- Requirement -
Could you transcribe every entry exactly, leaving nothing out?

Stored items:
——————————

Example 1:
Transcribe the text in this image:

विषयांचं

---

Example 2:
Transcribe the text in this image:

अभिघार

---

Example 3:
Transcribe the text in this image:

——————————

- Response -
Example 1:
Transcribe the text in this image:

विषयांचं

---

Example 2:
Transcribe the text in this image:

अभिघार

---

Example 3:
Transcribe the text in this image:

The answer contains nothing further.